Los pechos de la hembra iban ganando volumen de forma amenazadora, hasta que terminaron hinchados como bombonas de butano. En aquella enormidad ya no cabía ni el pedo de un moquito. De repente, se empezaron a marcar las primeras grietas. Sin escapatoria posible, el Energúmeno y yo nos miramos como un par de colegiales asustados, nos cogimos de la mano y cerramos con fuerza los ojos. En silencio, escuchamos una última carcajada entrecortada. La explosión mamaria fue tan espantosa que todos los vecinos de la urbanización rebotaron en el suelo como si estuvieran saltando sobre una cama elástica. Lo de allí arriba fue mucho peor. El fin del mundo había llegado para nosotros.

 

Ni un rasguño, oye. ¿Un milagro? Dejémoslo en puro churro. Me caí por la claraboya del tejado en el mismo momento del chupinazo y salvé el pellejo. Cuando abrí los ojos me encontraba rebotando plácidamente sobre la cama de matrimonio del Energúmeno. El animal corrió peor suerte. Todavía se debe estar recuperando en algún hospital acompañado, espiritualmente se entiende, de su bella pechugona que le estará tocando la lira por los rincones de la habitación.

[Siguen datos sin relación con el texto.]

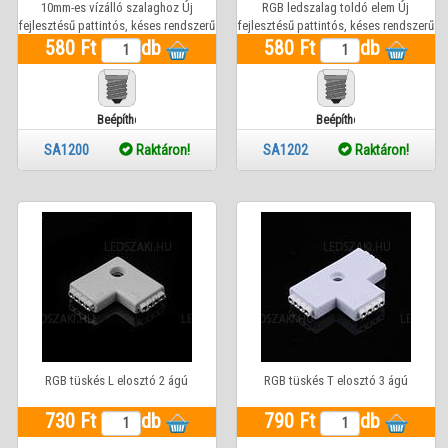
10mm-es vízálló szalaghoz Új
RGB ledszalag toldó elem Új
fejlesztésű pattintós, késes rendszerű
fejlesztésű pattintós, késes rendszerű
ledszalag toldó elem (vezetékes
580 Ft
db
580 Ft
(egyenes fix idom)
db
betáp csatlakozó idom) 10mm-es
szalaghoz
Beépíthető
Beépíthető
SA1200
Raktáron!
SA1202
Raktáron!
RGB tüskés L elosztó 2 ágú
RGB tüskés T elosztó 3 ágú
730 Ft
db
790 Ft
db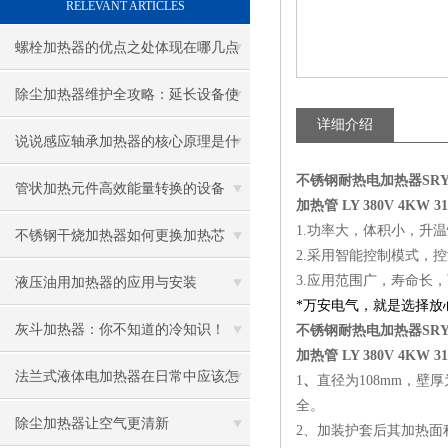
RELEVANT ARTICLES
螺栓加热器的优点之处体现在哪几点
除尘加热器维护全攻略：延长设备使
详细介绍
用寿命
说说感应轴承加热器的核心原理是什
不锈钢耐热电加热器SRY5
么呢
管状加热元件高效能量转换的设备
加热管 LY 380V 4KW
1.功率大，体积小，升
不锈钢干烧加热器如何更换加热芯
2.采用智能控制模式，
3.应用范围广，寿命长
液压油用加热器的应用与安装
*万安电气，就是选择
灰斗加热器：你不知道的冷知识！
不锈钢耐热电加热器SRY5
加热管 LY 380V 4KW
法兰式液体电加热器在日常中应该怎
1
、
直径为108mm，
全。
样维护保养呢
除尘加热器让空气更清新
2、加装护套后其加热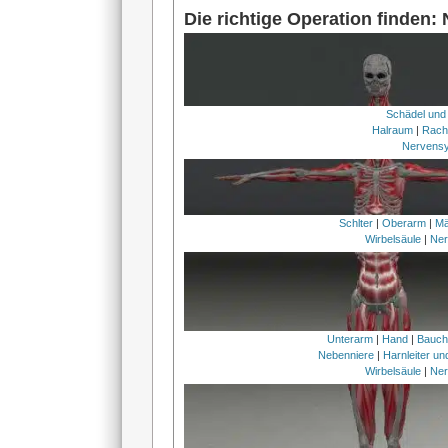
Die richtige Operation finden:
Schädel und
Halraum
|
Rach
Nervens
Schlter
|
Oberarm
|
Mä
Wirbelsäule
|
Ner
Unterarm
|
Hand
|
Bauc
Nebenniere
|
Harnleiter u
Wirbelsäule
|
Ner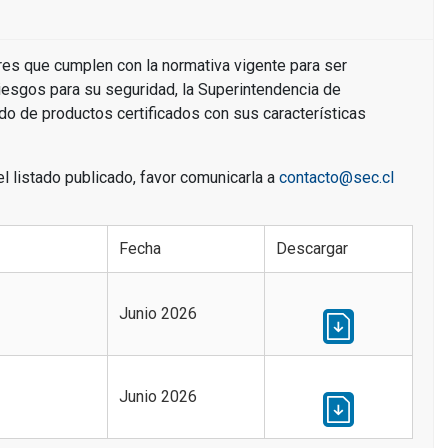
res que cumplen con la normativa vigente para ser
riesgos para su seguridad, la Superintendencia de
ado de productos certificados con sus características
el listado publicado, favor comunicarla a
contacto@sec.cl
Fecha
Descargar
Junio 2026
Junio 2026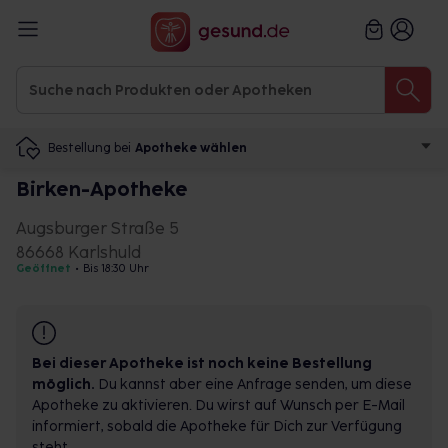
Bestellung bei
Apotheke wählen
Birken-Apotheke
Augsburger Straße 5
86668 Karlshuld
Geöffnet
•
Bis 18:30 Uhr
Bei dieser Apotheke ist noch keine Bestellung
möglich.
Du kannst aber eine Anfrage senden, um diese
Apotheke zu aktivieren. Du wirst auf Wunsch per E-Mail
informiert, sobald die Apotheke für Dich zur Verfügung
steht.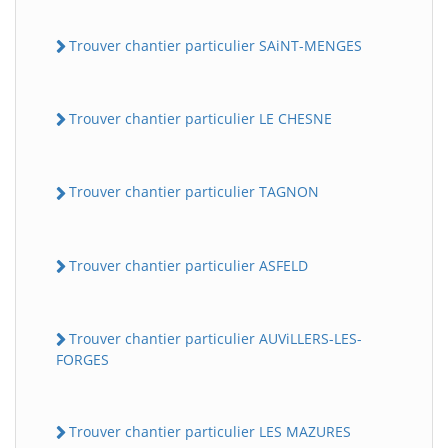
Trouver chantier particulier SAiNT-MENGES
Trouver chantier particulier LE CHESNE
Trouver chantier particulier TAGNON
Trouver chantier particulier ASFELD
Trouver chantier particulier AUViLLERS-LES-
FORGES
Trouver chantier particulier LES MAZURES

En cuanto a la Cenicienta, una vez superado con éxito su rito de iniciación a la edad adulta, desapareció de la urbanización. Muy lista. Sabía que era la única forma de evitarse el tirón de orejas que le esperaba cuando volviera el Energúmeno. Y de mí qué puedo contar. Pues que estoy muy contento. Con el recibo que le he pasado a la comunidad por mis servicios, me he comprado la barra de bomberos de mis sueños. Te cagas. Cada vez que me deslizo por ella, me olvido de todos los malos ratos que he pasado. Y es que hay algunos premios que compensan cualquier sacrificio.

 

Es la hora que retomo el relato que ya daba por concluido. Acabo de abrir la correspondencia y estoy aplastado contra la pared intentando mantener la máxima distancia posible de la foto que me ha llegado desde el hospital. Es el Energúmeno que no deja de mirarme desde el suelo de mi despacho. Me tapo los ojos con fuerza pero esta vez, las mulatas en bolas no acuden a mí. El único que aparece en bolas es el bruto con la camisola blanca del hospital abierta mostrándome la última cicatriz de su pecho. Una gigantesca obra de arte realizada a golpe de voluntad y mala baba, donde aparece mi vivo retrato con la lengua fuera y una soga al cuello. Por cierto, una lengua tan larga que parece que le quisiera chupar las pelotas. ¡Qué espanto! La nota manuscrita adjunta dice que está ya en camino. Debería acudir a la policía para  solicitar su protección, pero ¿quién se creería la historia del Energúmeno? Me darán una palmadita en la espalda y me acompañarán hasta la calle donde el bárbaro me aplicará la ley del oeste. No voy a perder el tiempo como hizo el pringado del Presidente. Huiré. Sí, lo tengo decido. Huiré como hizo la Cenicienta. Tengo el tiempo justo para escapar. Me deslizaré raudo por mi nueva barra de bomberos hasta el garaje y saldré pitando. Mi querida barra de bomberos…no quiero ser pesado pero todas las casas deberían tener una, porque, a las pruebas me remito, hay momentos que viene de perillas. Perillas, ¿he dicho perillas?